The fundamental price of any securities is based on expected future returns. What you are saying is that too much money is chasing relatively few future goods. Now, where all that money came from, again?

> I'm talking basic economics. You are driven by ideology to not see it. Give up the ideology. Use basic
> reasoning. You have the intellectual capacity to understand the world.

You're saying "A" but then forget to follow through on your train of thought to "B".

Please, lay aside your condescending tone. Sure I have intellectual capacity - I also have a ton of real-life experience of living in different economic systems (and being successful in all of them; I know how become a decorated "builder of communism" with all attendant priveleges just as well as I know how to become a millionaire under capitalism - I did both).

What I'm saying is the common knowledge among economists of Austrian school. It has absolutely nothing to do with ideology. I looked at other schools of economic thought, and they all are based on obvious logical fallacies - and keep failing to predict anything resembling real-world economic events. At least Austrian school managed to offer the only explanation of business cycle which amounts to more than just saying "spirits of market did that", and managed to predict collapse of socialist countries long time before that collapse actually happened. (Oh, yes, and if you worry about price of oil and mortgage crisis - Austrian ecomonists predicted that too, years ago, which is easily confirmed if you just read old archives on mises.org).

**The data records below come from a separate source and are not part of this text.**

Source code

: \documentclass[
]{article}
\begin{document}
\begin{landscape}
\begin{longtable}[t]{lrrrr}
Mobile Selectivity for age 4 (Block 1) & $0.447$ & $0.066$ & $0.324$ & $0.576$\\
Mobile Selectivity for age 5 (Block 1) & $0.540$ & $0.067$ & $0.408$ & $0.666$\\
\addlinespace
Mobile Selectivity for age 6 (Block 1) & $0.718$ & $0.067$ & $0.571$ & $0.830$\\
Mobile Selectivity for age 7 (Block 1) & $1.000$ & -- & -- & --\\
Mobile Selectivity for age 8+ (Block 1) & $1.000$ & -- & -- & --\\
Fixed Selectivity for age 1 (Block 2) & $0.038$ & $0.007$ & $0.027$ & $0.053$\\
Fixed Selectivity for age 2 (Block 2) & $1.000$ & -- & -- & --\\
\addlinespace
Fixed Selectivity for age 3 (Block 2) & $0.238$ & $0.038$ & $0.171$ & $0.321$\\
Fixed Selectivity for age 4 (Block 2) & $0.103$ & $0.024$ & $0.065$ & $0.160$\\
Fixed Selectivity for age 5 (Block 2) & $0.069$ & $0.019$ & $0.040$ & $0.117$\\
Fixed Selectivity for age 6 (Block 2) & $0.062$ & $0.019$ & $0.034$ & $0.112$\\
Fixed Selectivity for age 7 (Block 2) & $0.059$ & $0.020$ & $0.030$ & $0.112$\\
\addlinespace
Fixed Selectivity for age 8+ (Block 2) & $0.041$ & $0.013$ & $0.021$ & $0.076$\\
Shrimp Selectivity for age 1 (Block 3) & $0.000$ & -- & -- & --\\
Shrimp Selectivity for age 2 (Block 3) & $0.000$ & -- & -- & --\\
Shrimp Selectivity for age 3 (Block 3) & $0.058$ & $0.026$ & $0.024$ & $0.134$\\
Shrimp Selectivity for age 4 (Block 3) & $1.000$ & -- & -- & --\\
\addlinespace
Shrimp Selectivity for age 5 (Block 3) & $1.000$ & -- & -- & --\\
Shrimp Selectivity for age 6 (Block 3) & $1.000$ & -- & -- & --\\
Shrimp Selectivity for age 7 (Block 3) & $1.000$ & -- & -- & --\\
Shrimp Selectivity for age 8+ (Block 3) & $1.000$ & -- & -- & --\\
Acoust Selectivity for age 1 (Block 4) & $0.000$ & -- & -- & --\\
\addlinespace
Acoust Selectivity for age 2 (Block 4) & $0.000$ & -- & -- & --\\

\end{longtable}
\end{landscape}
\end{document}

Kenelm - please read before you reply. "Fictional" is not the same as "worthless". You constructed a strawman and valiantly fought it, but, really, what I said is quite different from what you claim I said (you claim that I call dollars literally worthless, while I what I said is that value of fiat currencies is in the belief that they can be exchanged for tangible goods in the future - and that belief can collapse virtually overnight; I lived through two such collapses, and they aren't pretty). Meanwhile, I'm quite happy that I kept my savings in gold rather than in green paper-denominated accounts or stocks.